A Morgadinha dos Canaviais - Cap. 1: I Pág. 14 / 508

- É um dos maiores amigos do pai da Morgadinha. Vê aquele muro acolá?

- Eu não vejo nada. Deixa-me!

- Pois pertence já à quinta dos Canaviais, que a Morgadinha...

- Outra vez! Cala-te para aí com essa Morgadinha - exclamou Henrique.

Era evidente enfim que estavam em pleno coração do povoado.

As casas apareciam mais juntas. De algumas saía um surdo rumor de vozes que tinha o que quer que era de lúgubre. Era a coroa rezada em família a Nossa Senhora. A voz grave do lavrador casava-se com a voz quebrada e trémula do avô, com a voz sonora e fresca da mãe, e a juvenil das raparigas e crianças naquele piedoso coro, produzindo um efeito que acabou por levar ao auge a impaciência do nosso esplenético viajante.

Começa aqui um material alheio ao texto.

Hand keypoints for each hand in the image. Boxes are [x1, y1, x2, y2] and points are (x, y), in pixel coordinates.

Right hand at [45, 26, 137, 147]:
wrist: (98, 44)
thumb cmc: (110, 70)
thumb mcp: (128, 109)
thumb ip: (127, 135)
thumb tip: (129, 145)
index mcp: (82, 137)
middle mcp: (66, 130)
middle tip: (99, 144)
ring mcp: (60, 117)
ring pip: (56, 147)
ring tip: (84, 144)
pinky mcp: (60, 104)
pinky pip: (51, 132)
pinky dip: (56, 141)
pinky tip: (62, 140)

- Sumiu-se essa endiabrada quinta de Alvapenha, que não a acabamos de atingir? O almocreve desta vez nem respondeu; sacudiu uma chicotada sibilante junto às orelhas do muar, o qual com desusada rapidez galgou uma ladeira orlada de árvores, volveu à direita e, à voz do almocreve, estacou em frente de um portão de quinta resguardado por um telhado rústico.

- É aqui - disse o guia.

- Até que enfim! - exclamou Henrique, suspirando. Suspiro de conforto e de tristeza ao mesmo tempo, como o do homem cansado da vida, quando antevê o repouso do túmulo. Em Henrique era íntima a convicção de que a quinta de Alvapenha lhe havia de servir de cemitério.